» What the task requires
Switch "locality" to "site" throughout the lines of every item below, keep everything else the same, and leave out the pictures.

» Records to process
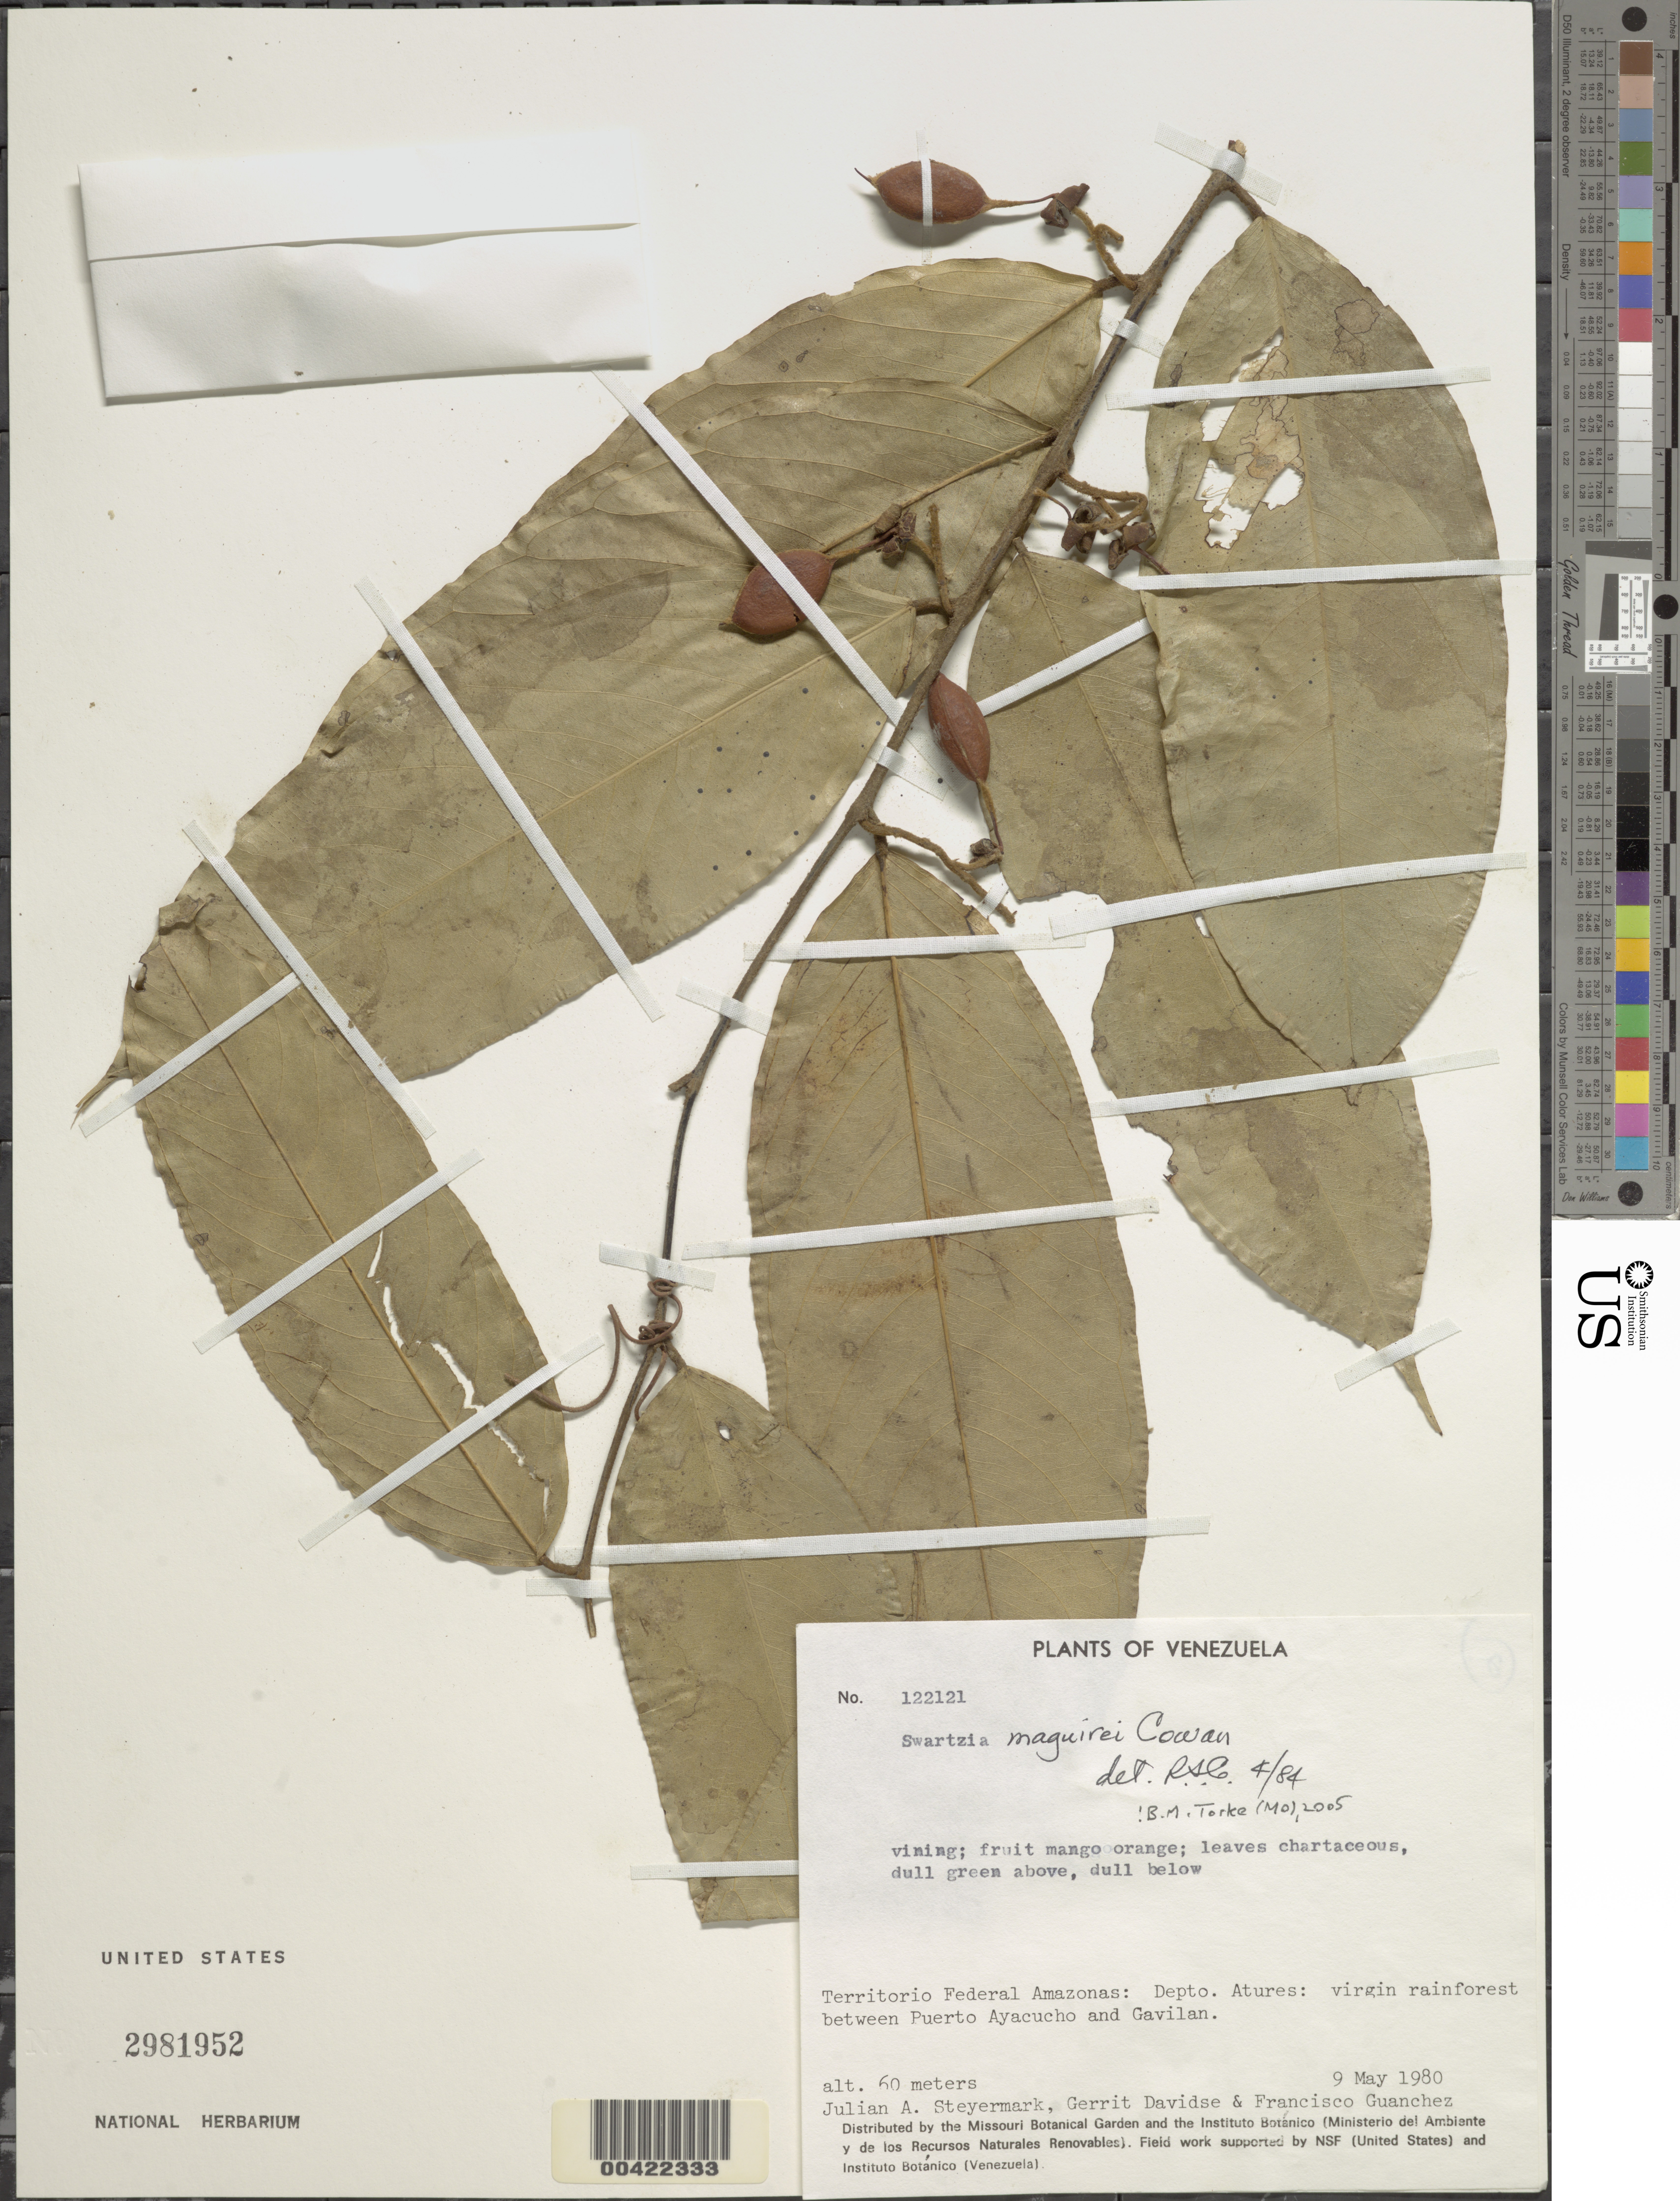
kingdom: Plantae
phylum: Tracheophyta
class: Magnoliopsida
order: Fabales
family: Fabaceae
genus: Swartzia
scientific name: Swartzia maguirei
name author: R.S. Cowan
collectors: J. Steyermark, G. Davidse & F. Guánchez M.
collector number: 122121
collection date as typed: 09 May 1980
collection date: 1980-05-09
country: Venezuela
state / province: Amazonas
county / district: Atures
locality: Puerto ayacucho and gavilan, between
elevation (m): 60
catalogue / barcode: US 2981952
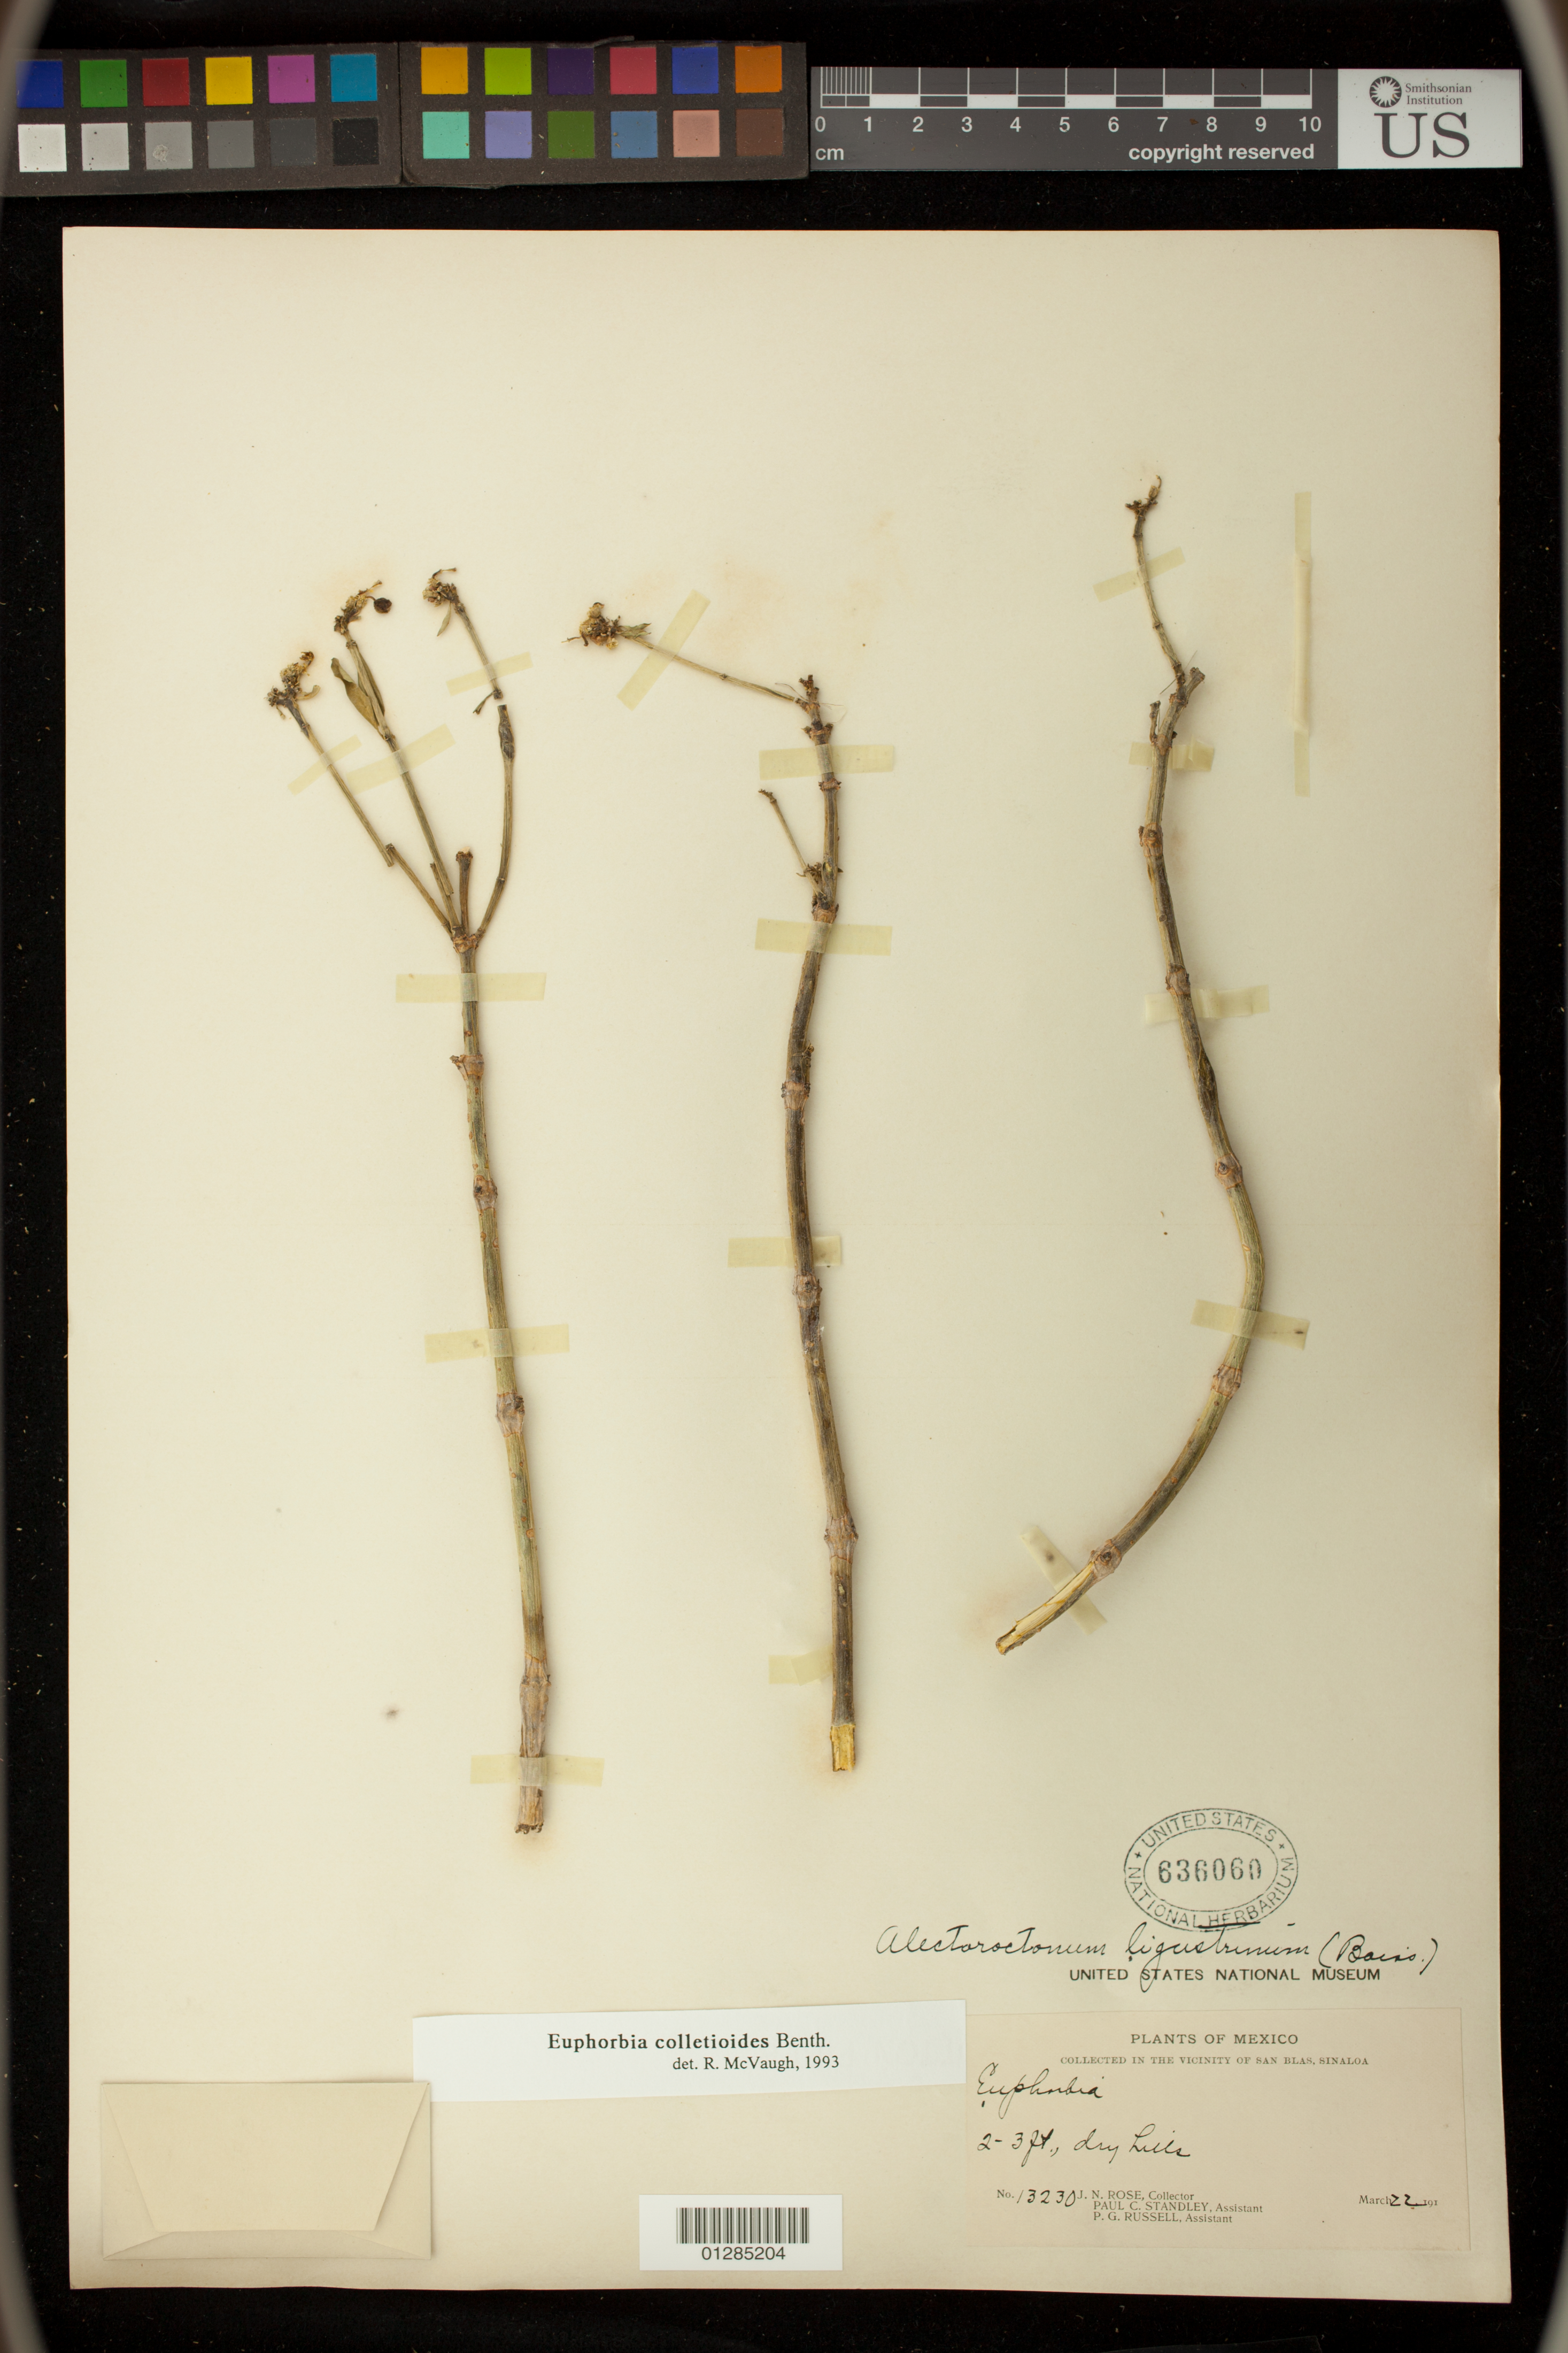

» Response
kingdom: Plantae
phylum: Tracheophyta
class: Magnoliopsida
order: Fabales
family: Fabaceae
genus: Swartzia
scientific name: Swartzia maguirei
name author: R.S. Cowan
collectors: J. Steyermark, G. Davidse & F. Guánchez M.
collector number: 122121
collection date as typed: 09 May 1980
collection date: 1980-05-09
country: Venezuela
state / province: Amazonas
county / district: Atures
site: Puerto ayacucho and gavilan, between
elevation (m): 60
catalogue / barcode: US 2981952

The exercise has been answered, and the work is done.